Your assignment: Reprint the full listing exactly.

Available data:
################

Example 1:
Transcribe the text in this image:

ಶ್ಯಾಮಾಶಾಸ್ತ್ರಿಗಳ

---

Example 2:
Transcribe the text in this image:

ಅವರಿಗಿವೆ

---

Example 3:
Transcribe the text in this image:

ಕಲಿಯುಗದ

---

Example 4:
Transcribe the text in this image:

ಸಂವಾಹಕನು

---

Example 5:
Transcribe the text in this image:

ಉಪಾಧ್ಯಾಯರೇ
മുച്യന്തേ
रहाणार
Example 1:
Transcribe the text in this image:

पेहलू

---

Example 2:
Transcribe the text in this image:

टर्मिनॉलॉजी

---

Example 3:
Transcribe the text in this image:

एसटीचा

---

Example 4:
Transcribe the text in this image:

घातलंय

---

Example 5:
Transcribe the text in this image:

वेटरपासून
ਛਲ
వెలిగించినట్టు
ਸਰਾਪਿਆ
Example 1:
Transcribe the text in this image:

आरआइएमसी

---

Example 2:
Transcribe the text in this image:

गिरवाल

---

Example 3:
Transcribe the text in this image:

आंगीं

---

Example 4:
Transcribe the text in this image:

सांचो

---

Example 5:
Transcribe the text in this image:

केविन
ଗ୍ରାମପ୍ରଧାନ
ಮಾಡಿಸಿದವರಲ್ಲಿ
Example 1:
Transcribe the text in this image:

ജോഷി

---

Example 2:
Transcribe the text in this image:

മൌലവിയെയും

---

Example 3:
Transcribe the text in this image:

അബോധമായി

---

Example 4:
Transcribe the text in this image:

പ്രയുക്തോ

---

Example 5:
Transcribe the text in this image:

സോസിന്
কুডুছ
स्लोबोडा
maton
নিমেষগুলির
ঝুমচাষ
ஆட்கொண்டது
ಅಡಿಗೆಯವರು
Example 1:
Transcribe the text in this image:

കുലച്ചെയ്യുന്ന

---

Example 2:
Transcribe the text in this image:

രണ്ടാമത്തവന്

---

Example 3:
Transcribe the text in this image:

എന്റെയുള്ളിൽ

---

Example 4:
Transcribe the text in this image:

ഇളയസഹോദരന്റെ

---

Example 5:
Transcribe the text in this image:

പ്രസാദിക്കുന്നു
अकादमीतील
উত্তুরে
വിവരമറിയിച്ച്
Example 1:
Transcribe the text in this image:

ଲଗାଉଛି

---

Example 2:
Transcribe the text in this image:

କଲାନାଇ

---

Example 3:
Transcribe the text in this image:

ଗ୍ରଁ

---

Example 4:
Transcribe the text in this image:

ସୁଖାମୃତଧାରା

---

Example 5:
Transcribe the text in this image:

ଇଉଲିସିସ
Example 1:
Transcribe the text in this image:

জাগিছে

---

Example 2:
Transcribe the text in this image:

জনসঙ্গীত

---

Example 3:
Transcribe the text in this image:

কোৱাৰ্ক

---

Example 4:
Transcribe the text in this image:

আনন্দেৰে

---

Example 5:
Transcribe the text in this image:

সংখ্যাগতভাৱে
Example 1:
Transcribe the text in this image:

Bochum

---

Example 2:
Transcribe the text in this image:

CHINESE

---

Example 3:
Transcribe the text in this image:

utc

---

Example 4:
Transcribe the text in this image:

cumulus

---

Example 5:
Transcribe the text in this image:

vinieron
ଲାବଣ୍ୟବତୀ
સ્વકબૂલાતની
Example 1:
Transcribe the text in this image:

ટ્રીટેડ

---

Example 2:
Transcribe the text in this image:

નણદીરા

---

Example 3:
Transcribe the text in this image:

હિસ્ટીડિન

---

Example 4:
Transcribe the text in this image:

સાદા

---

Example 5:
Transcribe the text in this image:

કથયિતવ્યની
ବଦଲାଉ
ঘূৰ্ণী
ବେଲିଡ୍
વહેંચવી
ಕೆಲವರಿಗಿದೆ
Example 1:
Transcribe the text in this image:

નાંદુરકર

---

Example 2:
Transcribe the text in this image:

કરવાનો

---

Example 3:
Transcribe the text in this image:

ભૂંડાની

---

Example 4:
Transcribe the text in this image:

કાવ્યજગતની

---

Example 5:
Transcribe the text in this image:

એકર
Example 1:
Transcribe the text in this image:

################

Written response:
Example 1:
Transcribe the text in this image:

ಶ್ಯಾಮಾಶಾಸ್ತ್ರಿಗಳ

---

Example 2:
Transcribe the text in this image:

ಅವರಿಗಿವೆ

---

Example 3:
Transcribe the text in this image:

ಕಲಿಯುಗದ

---

Example 4:
Transcribe the text in this image:

ಸಂವಾಹಕನು

---

Example 5:
Transcribe the text in this image:

ಉಪಾಧ್ಯಾಯರೇ
മുച്യന്തേ
रहाणार
Example 1:
Transcribe the text in this image:

पेहलू

---

Example 2:
Transcribe the text in this image:

टर्मिनॉलॉजी

---

Example 3:
Transcribe the text in this image:

एसटीचा

---

Example 4:
Transcribe the text in this image:

घातलंय

---

Example 5:
Transcribe the text in this image:

वेटरपासून
ਛਲ
వెలిగించినట్టు
ਸਰਾਪਿਆ
Example 1:
Transcribe the text in this image:

आरआइएमसी

---

Example 2:
Transcribe the text in this image:

गिरवाल

---

Example 3:
Transcribe the text in this image:

आंगीं

---

Example 4:
Transcribe the text in this image:

सांचो

---

Example 5:
Transcribe the text in this image:

केविन
ଗ୍ରାମପ୍ରଧାନ
ಮಾಡಿಸಿದವರಲ್ಲಿ
Example 1:
Transcribe the text in this image:

ജോഷി

---

Example 2:
Transcribe the text in this image:

മൌലവിയെയും

---

Example 3:
Transcribe the text in this image:

അബോധമായി

---

Example 4:
Transcribe the text in this image:

പ്രയുക്തോ

---

Example 5:
Transcribe the text in this image:

സോസിന്
কুডুছ
स्लोबोडा
maton
নিমেষগুলির
ঝুমচাষ
ஆட்கொண்டது
ಅಡಿಗೆಯವರು
Example 1:
Transcribe the text in this image:

കുലച്ചെയ്യുന്ന

---

Example 2:
Transcribe the text in this image:

രണ്ടാമത്തവന്

---

Example 3:
Transcribe the text in this image:

എന്റെയുള്ളിൽ

---

Example 4:
Transcribe the text in this image:

ഇളയസഹോദരന്റെ

---

Example 5:
Transcribe the text in this image:

പ്രസാദിക്കുന്നു
अकादमीतील
উত্তুরে
വിവരമറിയിച്ച്
Example 1:
Transcribe the text in this image:

ଲଗାଉଛି

---

Example 2:
Transcribe the text in this image:

କଲାନାଇ

---

Example 3:
Transcribe the text in this image:

ଗ୍ରଁ

---

Example 4:
Transcribe the text in this image:

ସୁଖାମୃତଧାରା

---

Example 5:
Transcribe the text in this image:

ଇଉଲିସିସ
Example 1:
Transcribe the text in this image:

জাগিছে

---

Example 2:
Transcribe the text in this image:

জনসঙ্গীত

---

Example 3:
Transcribe the text in this image:

কোৱাৰ্ক

---

Example 4:
Transcribe the text in this image:

আনন্দেৰে

---

Example 5:
Transcribe the text in this image:

সংখ্যাগতভাৱে
Example 1:
Transcribe the text in this image:

Bochum

---

Example 2:
Transcribe the text in this image:

CHINESE

---

Example 3:
Transcribe the text in this image:

utc

---

Example 4:
Transcribe the text in this image:

cumulus

---

Example 5:
Transcribe the text in this image:

vinieron
ଲାବଣ୍ୟବତୀ
સ્વકબૂલાતની
Example 1:
Transcribe the text in this image:

ટ્રીટેડ

---

Example 2:
Transcribe the text in this image:

નણદીરા

---

Example 3:
Transcribe the text in this image:

હિસ્ટીડિન

---

Example 4:
Transcribe the text in this image:

સાદા

---

Example 5:
Transcribe the text in this image:

કથયિતવ્યની
ବଦଲାଉ
ঘূৰ্ণী
ବେଲିଡ୍
વહેંચવી
ಕೆಲವರಿಗಿದೆ
Example 1:
Transcribe the text in this image:

નાંદુરકર

---

Example 2:
Transcribe the text in this image:

કરવાનો

---

Example 3:
Transcribe the text in this image:

ભૂંડાની

---

Example 4:
Transcribe the text in this image:

કાવ્યજગતની

---

Example 5:
Transcribe the text in this image:

એકર
Example 1:
Transcribe the text in this image:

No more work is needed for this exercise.